19 October 2016, Lagos – As the global crude oil benchmark continued to trade above the $50 per barrel mark on Tuesday, economic and energy experts said the price rally would help soften the recession rocking the country and support economic recovery.
They, however, described as more important the need to ramp up the nation’s crude oil production, which has been significantly disrupted by the recent upsurge in militant attacks in the Niger Delta.
The militant attacks on oil and gas facilities pushed oil shipments to as low as 1.38 million barrels per day in August from a high of 2.1 million bpd in January.
The Minister of State for Petroleum Resources, Dr. Ibe Kachikwu, said late last month that production had risen to 1.7 million bpd.
Brent crude, against which Nigeria’s oil is measured, had jumped to a one-year high of $53.73 per barrel last week. It traded around $52 per barrel on Tuesday.
The Chief Executive Officer, Financial Derivatives Company Limited, Mr.
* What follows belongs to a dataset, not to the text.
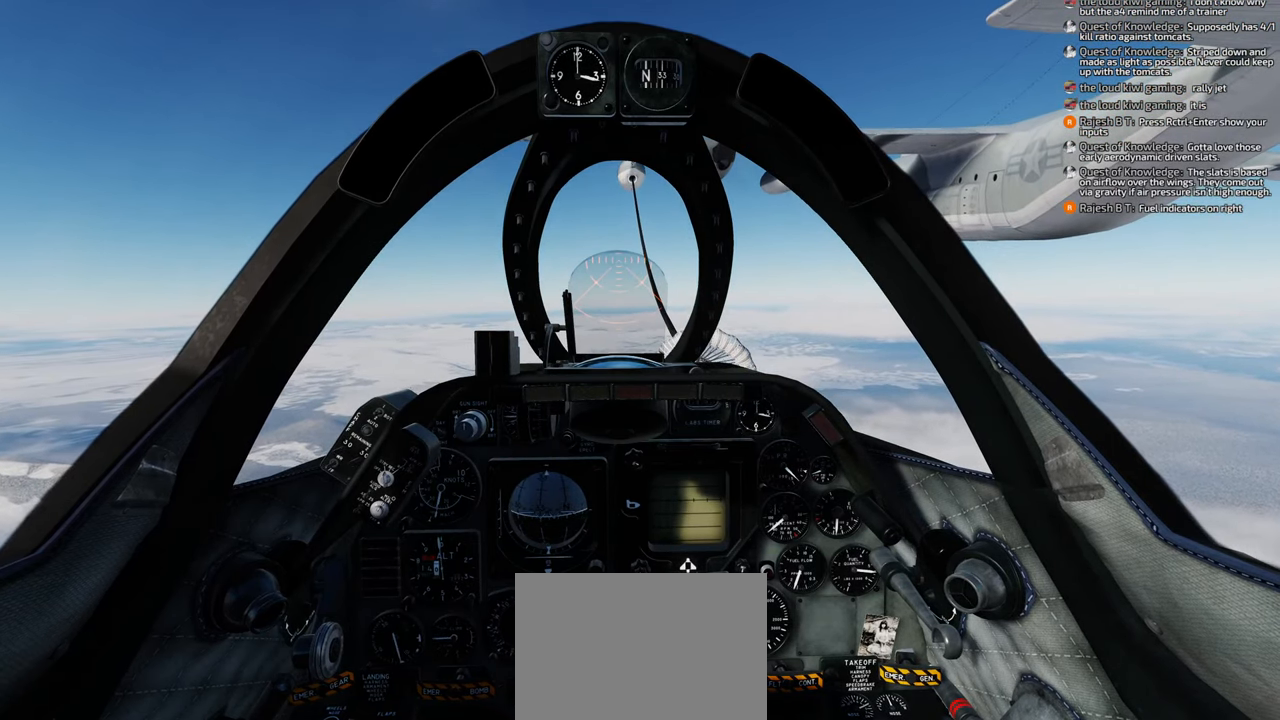
{"buttons": ["R1"], "left_stick": "center", "right_stick": "center", "events": [[200, "START", "down"], [250, "START", "up"], [350, "SELECT", "down"], [450, "SELECT", "up"]]}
Bismarck Rewane, in a telephone interview with our correspondent, said the rise in oil price would go a long way in getting the country out of recession, stressing the need for production to increase.
He said, “I am more optimistic now about the prospect of getting out of the recession. One, the price is good; two, the production is up; and three, the Nigerian President and the economic management team are not in denial as to the fact that we have an economic crisis. Therefore, they are unlikely to take it lightly; they will use every resource that comes their way and apply it diligently towards economic recovery and stimulus package.
“So, it is a positive news. But it is not exogenous variables like oil price that will do the trick; the game changer is the tenacity of the Nigerian leadership to stay the course. Variables within our control are the things that are going to get us of the recession.”